Hello everyone! I am new to this site. So. I am a 23 year old female and I have always considered myself as straight but for the past 7 months I have really been considering my sexuality. This is not the first time I have questioned my sexuality, its actually the third time (once when I was about 15/16 and the other when I was about 18) but I have always made myself forget about it. This is not because I have anything against the LGBT community, I have many friends that are gay but for some reason I always try to make myself forget about what I was feeling. I have only ever been in relationships with men and I have only ever kissed men but I have never slept with anyone. I find men attractive but over the past 7 months I am starting to notice girls more and finding them attractive. I really do not know whether it is me just being curious or that I am not straight. To be honest these past 7 months I have not been thinking about men at all just women. I am an extremely shy person, I really do not know how to proceed with this. I haven't told anyone how I am feeling. I don't want to tell someone about this and it turns out that I was wrong. Is my only option to go to a gay bar and find out? I really not know what to do, I can't shake how I am feeling. Thanks for listening
Hi! First of all, welcome to EC; we're glad you've found us. Ultimately, no one can tell you how to identify. Just know that what you are describing isn't at all unusual. Labels can be extraordinarily helpful, but you are still valid no matter how you choose to identify yourself. You have so many options for figuring out how you want to identify yourself. You don't have to socialize in a way that isn't comfortable for you. May the Force be with you!
Just wanted to let you know that you are not on your own. I have and still do have similar feelings - tbh its just nice to know somebody else feels the same way. Thanks for sharing your post
Thank you guys for reading and posting back, it actually feels good to actually write it down and to tell someone how I am feeling. I really want to tell someone I know about it but I cannot seem to do it. It is great to hear that I am not the only one Katie. Does everyone have an advice about how I could truly find out my sexuality? Don't think I am quite up to going a gay bar on my own. Is it just to tell someone exactly how I am feeling?

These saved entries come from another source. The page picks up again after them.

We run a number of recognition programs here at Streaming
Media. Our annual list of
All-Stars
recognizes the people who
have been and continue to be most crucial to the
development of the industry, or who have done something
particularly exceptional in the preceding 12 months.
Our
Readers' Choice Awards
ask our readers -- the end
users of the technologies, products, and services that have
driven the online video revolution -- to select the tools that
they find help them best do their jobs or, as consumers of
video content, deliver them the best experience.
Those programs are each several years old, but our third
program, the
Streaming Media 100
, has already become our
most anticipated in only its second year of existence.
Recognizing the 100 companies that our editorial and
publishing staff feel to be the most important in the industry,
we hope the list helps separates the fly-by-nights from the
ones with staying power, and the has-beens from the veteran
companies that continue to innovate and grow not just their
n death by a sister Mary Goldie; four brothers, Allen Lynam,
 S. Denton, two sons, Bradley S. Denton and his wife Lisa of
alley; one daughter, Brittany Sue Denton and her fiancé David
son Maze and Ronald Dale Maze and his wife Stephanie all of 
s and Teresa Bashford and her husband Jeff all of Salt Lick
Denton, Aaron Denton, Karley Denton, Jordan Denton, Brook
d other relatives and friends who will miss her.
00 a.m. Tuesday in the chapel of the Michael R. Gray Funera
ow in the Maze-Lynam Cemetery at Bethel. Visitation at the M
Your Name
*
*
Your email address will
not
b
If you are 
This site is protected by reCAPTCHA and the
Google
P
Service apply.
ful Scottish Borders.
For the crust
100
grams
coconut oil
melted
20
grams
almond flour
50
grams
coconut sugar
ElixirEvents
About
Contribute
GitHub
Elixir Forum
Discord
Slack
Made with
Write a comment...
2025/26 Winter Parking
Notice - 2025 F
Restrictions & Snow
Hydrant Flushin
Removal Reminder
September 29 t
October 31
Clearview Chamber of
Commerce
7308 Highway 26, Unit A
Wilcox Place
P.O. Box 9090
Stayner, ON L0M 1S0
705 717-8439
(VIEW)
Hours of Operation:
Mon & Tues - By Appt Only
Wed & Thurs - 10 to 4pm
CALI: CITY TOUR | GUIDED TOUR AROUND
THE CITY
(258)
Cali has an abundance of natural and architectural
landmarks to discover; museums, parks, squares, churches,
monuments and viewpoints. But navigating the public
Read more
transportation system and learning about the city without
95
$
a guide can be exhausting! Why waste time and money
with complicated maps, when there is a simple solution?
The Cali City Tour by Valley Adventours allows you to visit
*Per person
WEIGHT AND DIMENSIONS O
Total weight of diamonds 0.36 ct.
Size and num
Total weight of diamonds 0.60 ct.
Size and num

Also, like I have said before I've started to notice girls more and I find myself being attracted to guys looks but once I get close to them I don't really want anything more. Being close to them, touching, kissing doesn't feel right that is one of the reasons why I have never gone all the way with a guy. I should enjoy that stuff if I am attracted to them, right? Really do not know what is going on in this head of mine
Speaking from expierience, I'd say that going to a gay bar is maybe not the best way to figure things out. If you have an LGBT community group near you, see what they offer. Where I am they offere support/ counselling, social activities like film nights, reading groups and so much more. Hope this helps and good luck.
From my own experience going to a gay bar doesn't make me aware which sexuality I am attracted too, but definitely gives me a non-judgmental place to figure that out. I feel quite socially isolated from the LGBT community in the town that I am from (hence why I am on on here). "Also, like I have said before I've started to notice girls more and I find myself being attracted to guys looks but once I get close to them I don't really want anything more." This is like I have actually wrote it! I have met some lovely attractive guys, but the idea of even kissing them is just no and if I see someone that I know is a lesbian I unwittingly start orientating myself around them unintentionally. I have definitely found since talking to certain close friends and family members it helps (or it has in my case) for me this actually put my thoughts in perspective, perhaps just saying it out loud to somebody you know will help.
In response to your second question, I don't think that there's a universal way to figure out your sexuality. Some people have a kind of "aha" moment, and for others it takes time to recognize these feelings.